Mechanics begins with kinematics — the description of motion without asking what causes it. The simplest case is motion along a single straight line, called rectilinear motion or motion in one dimension. To describe even this we must first agree on a way to say where an object is, which is why every problem starts with a frame of reference.
A frame of reference is a coordinate system attached to an observer, together with a clock. For 1D motion we draw a single axis (usually the $x$-axis), pick an origin $O$ as the zero mark, and choose a positive direction. The position of a particle is then a single number $x$ — positive on one side of the origin, negative on the other. A car standing at $x = +200\,\text{m}$ and another at $x = -150\,\text{m}$ are on opposite sides of $O$. The same motion looks different in different frames: a ball dropped inside a moving train falls straight down for a passenger but follows a curved path for someone on the platform.

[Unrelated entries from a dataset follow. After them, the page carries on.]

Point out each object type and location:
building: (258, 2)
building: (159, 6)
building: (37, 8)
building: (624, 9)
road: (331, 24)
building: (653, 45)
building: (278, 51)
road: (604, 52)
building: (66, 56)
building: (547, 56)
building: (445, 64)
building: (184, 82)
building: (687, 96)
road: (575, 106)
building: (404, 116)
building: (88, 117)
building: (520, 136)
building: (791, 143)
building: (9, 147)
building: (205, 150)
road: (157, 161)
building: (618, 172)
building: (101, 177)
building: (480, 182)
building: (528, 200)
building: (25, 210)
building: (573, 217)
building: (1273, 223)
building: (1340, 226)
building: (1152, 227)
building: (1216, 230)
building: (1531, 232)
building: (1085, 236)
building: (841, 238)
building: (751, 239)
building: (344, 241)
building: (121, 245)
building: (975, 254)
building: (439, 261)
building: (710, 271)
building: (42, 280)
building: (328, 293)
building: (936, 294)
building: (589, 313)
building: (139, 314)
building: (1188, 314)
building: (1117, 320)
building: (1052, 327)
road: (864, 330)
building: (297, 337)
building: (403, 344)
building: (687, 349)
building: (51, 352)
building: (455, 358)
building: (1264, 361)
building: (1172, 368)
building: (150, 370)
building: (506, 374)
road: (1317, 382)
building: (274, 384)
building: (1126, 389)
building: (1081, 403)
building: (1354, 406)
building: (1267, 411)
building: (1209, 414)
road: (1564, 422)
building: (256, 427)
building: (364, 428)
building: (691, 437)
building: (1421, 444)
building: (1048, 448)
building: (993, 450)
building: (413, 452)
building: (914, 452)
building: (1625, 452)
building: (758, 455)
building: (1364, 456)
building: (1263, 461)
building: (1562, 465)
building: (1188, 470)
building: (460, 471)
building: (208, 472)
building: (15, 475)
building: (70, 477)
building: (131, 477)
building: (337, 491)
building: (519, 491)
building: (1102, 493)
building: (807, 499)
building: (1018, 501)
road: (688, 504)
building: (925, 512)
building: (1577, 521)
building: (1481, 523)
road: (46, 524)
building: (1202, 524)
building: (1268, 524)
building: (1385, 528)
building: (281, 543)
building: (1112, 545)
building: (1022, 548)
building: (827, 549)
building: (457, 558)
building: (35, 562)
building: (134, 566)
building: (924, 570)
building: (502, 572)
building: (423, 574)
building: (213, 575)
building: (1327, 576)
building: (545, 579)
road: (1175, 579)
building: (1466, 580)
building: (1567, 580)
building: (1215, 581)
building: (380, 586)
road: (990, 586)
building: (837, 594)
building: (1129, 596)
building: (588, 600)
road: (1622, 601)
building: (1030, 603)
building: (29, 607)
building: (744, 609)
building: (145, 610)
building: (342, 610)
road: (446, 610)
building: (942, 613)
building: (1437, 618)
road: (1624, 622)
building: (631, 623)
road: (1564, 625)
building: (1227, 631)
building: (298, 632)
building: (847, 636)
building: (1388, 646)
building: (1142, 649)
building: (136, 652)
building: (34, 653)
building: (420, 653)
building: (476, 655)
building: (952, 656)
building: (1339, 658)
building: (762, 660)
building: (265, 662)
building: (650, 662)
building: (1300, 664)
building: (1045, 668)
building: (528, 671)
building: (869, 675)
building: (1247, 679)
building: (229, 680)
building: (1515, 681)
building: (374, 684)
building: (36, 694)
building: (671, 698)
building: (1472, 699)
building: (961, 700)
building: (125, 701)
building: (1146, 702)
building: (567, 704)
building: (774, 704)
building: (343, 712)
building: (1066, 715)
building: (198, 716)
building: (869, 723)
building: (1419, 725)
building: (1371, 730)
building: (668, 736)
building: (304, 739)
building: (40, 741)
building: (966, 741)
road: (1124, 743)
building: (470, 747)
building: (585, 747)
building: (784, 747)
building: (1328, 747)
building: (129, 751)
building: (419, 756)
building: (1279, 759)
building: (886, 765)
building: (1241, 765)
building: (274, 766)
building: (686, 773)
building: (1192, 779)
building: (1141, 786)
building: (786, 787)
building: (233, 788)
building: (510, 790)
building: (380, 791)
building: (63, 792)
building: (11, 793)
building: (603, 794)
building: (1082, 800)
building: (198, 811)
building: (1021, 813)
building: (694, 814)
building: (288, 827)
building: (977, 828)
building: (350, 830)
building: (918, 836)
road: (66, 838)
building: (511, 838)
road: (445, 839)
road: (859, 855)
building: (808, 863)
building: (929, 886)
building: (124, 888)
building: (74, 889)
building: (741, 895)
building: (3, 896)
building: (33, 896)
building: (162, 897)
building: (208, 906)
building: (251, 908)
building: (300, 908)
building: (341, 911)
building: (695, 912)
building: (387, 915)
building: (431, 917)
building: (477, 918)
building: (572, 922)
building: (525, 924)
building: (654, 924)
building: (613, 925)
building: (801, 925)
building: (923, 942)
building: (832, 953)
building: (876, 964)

As a particle moves, two quantities describe how far it has gone. The path length (or distance) is the total length of the actual path travelled. It is a scalar, is always positive, and never decreases. The displacement $\Delta x = x_2 - x_1$ is the change in position — the straight gap from start to finish with a sign that tells the direction. In one dimension a vector is fully captured by this sign: $+$ means one way, $-$ the other. So displacement is a vector in 1D, while path length is a scalar.

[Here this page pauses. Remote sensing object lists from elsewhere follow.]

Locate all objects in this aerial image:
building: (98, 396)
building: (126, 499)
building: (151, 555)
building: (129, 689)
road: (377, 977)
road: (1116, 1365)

The two are equal in size only when motion is in a single direction without reversing. The moment a particle turns back, path length keeps growing while the magnitude of displacement may shrink. A boy who walks from $x = 0$ to $x = 60\,\text{m}$ and back to $x = 20\,\text{m}$ covers a path length of $60 + 40 = 100\,\text{m}$, but his displacement is only $+20\,\text{m}$. Thus path length $\ge |\Delta x|$ always.
Motion is called uniform when the particle covers equal displacements in equal intervals of time, however small the interval. Otherwise it is non-uniform. A metro coasting on a clear track is close to uniform; the same metro pulling out of a station is non-uniform.
- Frame of reference: origin + axis + clock; chosen before describing any motion.
- Position $x$: a signed number; sign shows side of origin.
- Path length: total path travelled; scalar; always increases.
- Displacement $\Delta x = x_2 - x_1$: vector in 1D; can be $+$, $-$ or $0$.
- Always $|\Delta x| \le$ path length; equal only if direction never reverses.